Voltage setpoint options
EC-Lab® and BT-Lab® software allow the user to choose how voltage or current setpoints are defined. As can be seen in Fig. 1, four options are available for the applied voltage.
Figure 1: Voltage setpoint options available.
This means that the applied voltage value is the voltage value between the working electrode potential and the reference electrode potential.
If I set Ei = 2 V vs. Ref, then Ewe = 2 V.
This means the applied voltage value is applied relatively to the OCV value, measured just before the experiment.
If the OCV is -0.5 V and I set Ei = 2 V vs. Eoc, then Ewe = 2 – 0.5 = 1.5 V.
This means that the applied voltage value is applied relative to the last voltage value controlled in an amperometric (or voltage-controlled) technique preceding the technique of interest.

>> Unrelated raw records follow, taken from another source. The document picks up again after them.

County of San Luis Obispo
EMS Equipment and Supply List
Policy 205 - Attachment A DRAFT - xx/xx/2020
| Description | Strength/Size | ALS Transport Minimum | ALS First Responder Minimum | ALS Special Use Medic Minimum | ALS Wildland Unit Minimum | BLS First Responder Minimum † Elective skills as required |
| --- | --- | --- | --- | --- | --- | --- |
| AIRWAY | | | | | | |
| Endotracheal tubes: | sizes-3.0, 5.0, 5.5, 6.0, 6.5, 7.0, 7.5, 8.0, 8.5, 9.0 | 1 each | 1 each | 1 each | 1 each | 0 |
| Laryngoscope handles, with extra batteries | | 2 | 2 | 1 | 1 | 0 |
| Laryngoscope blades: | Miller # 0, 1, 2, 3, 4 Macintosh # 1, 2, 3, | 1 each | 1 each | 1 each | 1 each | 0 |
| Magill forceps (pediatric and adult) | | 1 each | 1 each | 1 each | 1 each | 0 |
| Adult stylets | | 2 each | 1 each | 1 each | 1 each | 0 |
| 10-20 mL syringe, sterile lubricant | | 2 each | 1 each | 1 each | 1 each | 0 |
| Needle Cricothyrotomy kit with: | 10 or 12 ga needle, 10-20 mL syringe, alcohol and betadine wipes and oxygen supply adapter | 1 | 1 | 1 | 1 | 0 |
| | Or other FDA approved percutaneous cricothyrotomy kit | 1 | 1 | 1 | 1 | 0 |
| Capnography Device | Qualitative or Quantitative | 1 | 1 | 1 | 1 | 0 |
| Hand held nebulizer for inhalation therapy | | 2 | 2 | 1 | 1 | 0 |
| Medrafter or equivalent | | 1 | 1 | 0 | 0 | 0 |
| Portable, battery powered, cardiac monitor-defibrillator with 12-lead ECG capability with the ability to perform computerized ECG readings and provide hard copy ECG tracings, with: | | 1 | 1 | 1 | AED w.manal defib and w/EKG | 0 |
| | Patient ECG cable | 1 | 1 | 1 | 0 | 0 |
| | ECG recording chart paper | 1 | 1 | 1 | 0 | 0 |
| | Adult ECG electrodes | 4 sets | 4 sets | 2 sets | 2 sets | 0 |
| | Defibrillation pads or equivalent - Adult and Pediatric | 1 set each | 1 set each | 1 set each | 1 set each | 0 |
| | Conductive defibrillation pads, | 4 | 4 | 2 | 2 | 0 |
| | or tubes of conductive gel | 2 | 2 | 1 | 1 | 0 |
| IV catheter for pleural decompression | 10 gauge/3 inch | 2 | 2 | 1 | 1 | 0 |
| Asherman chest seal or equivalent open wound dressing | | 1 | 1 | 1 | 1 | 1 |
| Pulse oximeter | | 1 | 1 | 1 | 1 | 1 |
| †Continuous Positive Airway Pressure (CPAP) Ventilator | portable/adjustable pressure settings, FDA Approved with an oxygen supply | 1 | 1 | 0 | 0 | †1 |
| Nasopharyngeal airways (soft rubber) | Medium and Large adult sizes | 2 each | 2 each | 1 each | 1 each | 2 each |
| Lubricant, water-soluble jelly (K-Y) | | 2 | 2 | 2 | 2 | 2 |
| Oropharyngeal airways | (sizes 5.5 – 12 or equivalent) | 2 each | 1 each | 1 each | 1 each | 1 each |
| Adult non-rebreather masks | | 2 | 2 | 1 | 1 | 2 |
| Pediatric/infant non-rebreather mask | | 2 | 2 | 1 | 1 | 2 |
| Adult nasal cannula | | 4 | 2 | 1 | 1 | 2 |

If the preceding technique was based on Cyclic Voltammetry and the last applied voltage Ewe was 1.5 V, if I set Ei = -0.5 V vs. Ectrl, the applied voltage Ewe = -0.5 + 1.5 = 1 V
This means that the applied voltage value is applied relative to the last voltage value measured in a potentiometric (or current-controlled) technique before the considered technique, for example, CC (Constant Current) technique followed by a CV (Constant Voltage) technique.

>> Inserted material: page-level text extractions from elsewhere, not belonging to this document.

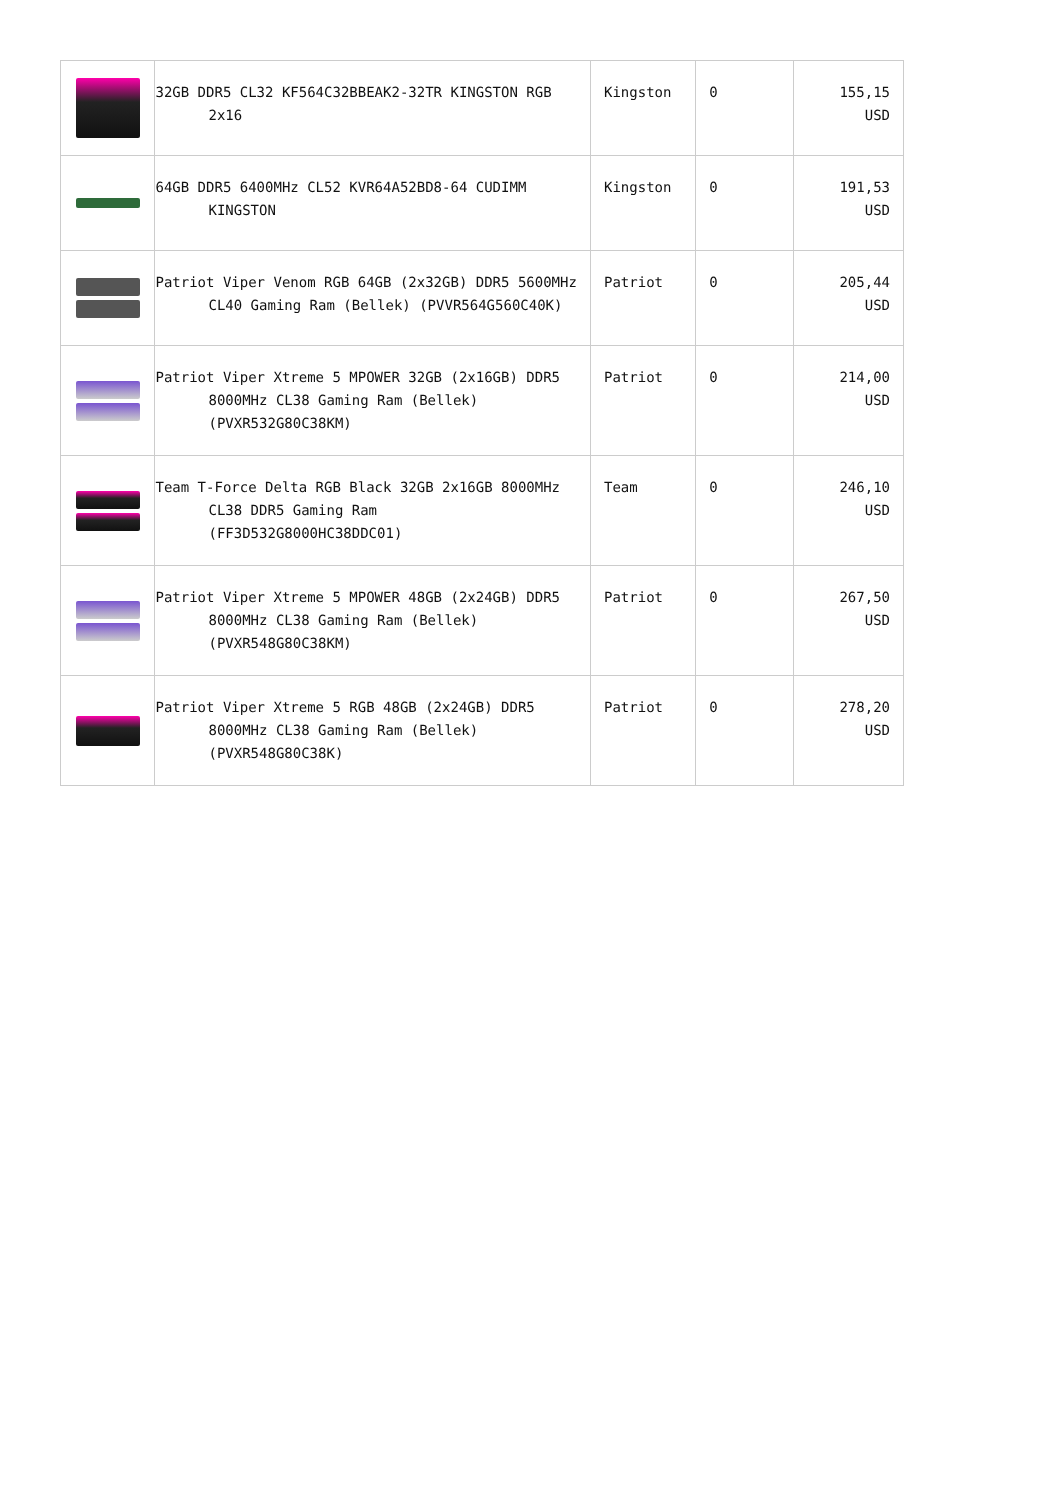| | 32GB DDR5 CL32 KF564C32BBEAK2-32TR KINGSTON RGB 2x16 | Kingston | 0 | 155,15 USD |
| | 64GB DDR5 6400MHz CL52 KVR64A52BD8-64 CUDIMM KINGSTON | Kingston | 0 | 191,53 USD |
| | Patriot Viper Venom RGB 64GB (2x32GB) DDR5 5600MHz CL40 Gaming Ram (Bellek) (PVVR564G560C40K) | Patriot | 0 | 205,44 USD |
| | Patriot Viper Xtreme 5 MPOWER 32GB (2x16GB) DDR5 8000MHz CL38 Gaming Ram (Bellek) (PVXR532G80C38KM) | Patriot | 0 | 214,00 USD |
| | Team T-Force Delta RGB Black 32GB 2x16GB 8000MHz CL38 DDR5 Gaming Ram (FF3D532G8000HC38DDC01) | Team | 0 | 246,10 USD |
| | Patriot Viper Xtreme 5 MPOWER 48GB (2x24GB) DDR5 8000MHz CL38 Gaming Ram (Bellek) (PVXR548G80C38KM) | Patriot | 0 | 267,50 USD |
| | Patriot Viper Xtreme 5 RGB 48GB (2x24GB) DDR5 8000MHz CL38 Gaming Ram (Bellek) (PVXR548G80C38K) | Patriot | 0 | 278,20 USD |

If the last measured value during the CC technique is 0.832 V and I set Ei = 0 V vs. Emeas for the CV technique then the value applied is Ewe = 0.832 V.
Current setpoint options
As can be seen in Fig. 2, there are three options for the current setpoint.
Figure 2: Current setpoint options available.
The “none” option is the default and the most commonly used one: the current is set to the value specified in the settings.
This means that the current value is defined relative to the last controlled current value of a potentiometric (or current-controlled) technique, preceding the considered technique.
If the preceding technique is a galvanodynamic technique (or current scan) and the last controlled current value is -100 µA, if I set Is = 50 µA vs. Ictrl, the applied current is = 50 – 100 = -50 µA.
This means that the current value is defined relative to the last measured current value of an amperometric (or voltage-controlled) technique, preceding the considered technique.
If the preceding technique used a potentiodynamic technique (or voltage scan) technique and the last measured current value is 951 nA, if I set Is = 50 µA vs. Imeas, the applied current is = 50 + 0.951 = -50.951 µA.
Real application examples
Applying a voltage relative to Eoc is relevant for EIS measurements on a battery, as it allows users to easily perform the measurement without applying a DC offset voltage to the cell (Figure 3). A DC offset voltage would produce a DC current and non-steady-state conditions of the system.
Figure 3: An EIS experiment using the “Eoc” option.
Another example: during CV experiments, if the initial voltage is applied vs. “Eref” instead of vs. “Eoc”, a current peak can be observed due to the voltage gap between “Eoc” and the initial applied voltage.
CC-CV (Constant Current-Constant Voltage) experiments are good examples for the “Emeas” option. This is commonly used in the CV technique, after the CC technique in order to maintain the cut-off voltage (Fig. 4).
Figure 4: CV step of a Modulo Bat technique using the vs. Emeas option
Ictrl / Ectrl
“Ictrl” and “Ectrl” are mainly used for pulse experiments. In the following example, “Ictrl” is used to make 10 steps of 10 seconds with an increment of 10 mA between each one, starting from 0 mA and ending at 100 mA (Fig. 5).
Figure 5: Use of the”Ictrl” setpoint option to easily set up pulse experiments using sequences.
When multiple techniques are linked, it is possible to add an OCV step between each technique using the appropriate checkbox (Fig. 6). This is mandatory when several Iranges are needed over a range of linked techniques.
This functionality allows the potentiostat to return to OCV, but is not used to redefine the OCV value used as a reference point for the “vs. Eoc” setpoint. To do so, an OCV or rest sequence/technique has to be directly added before the relevant sequence or linked technique.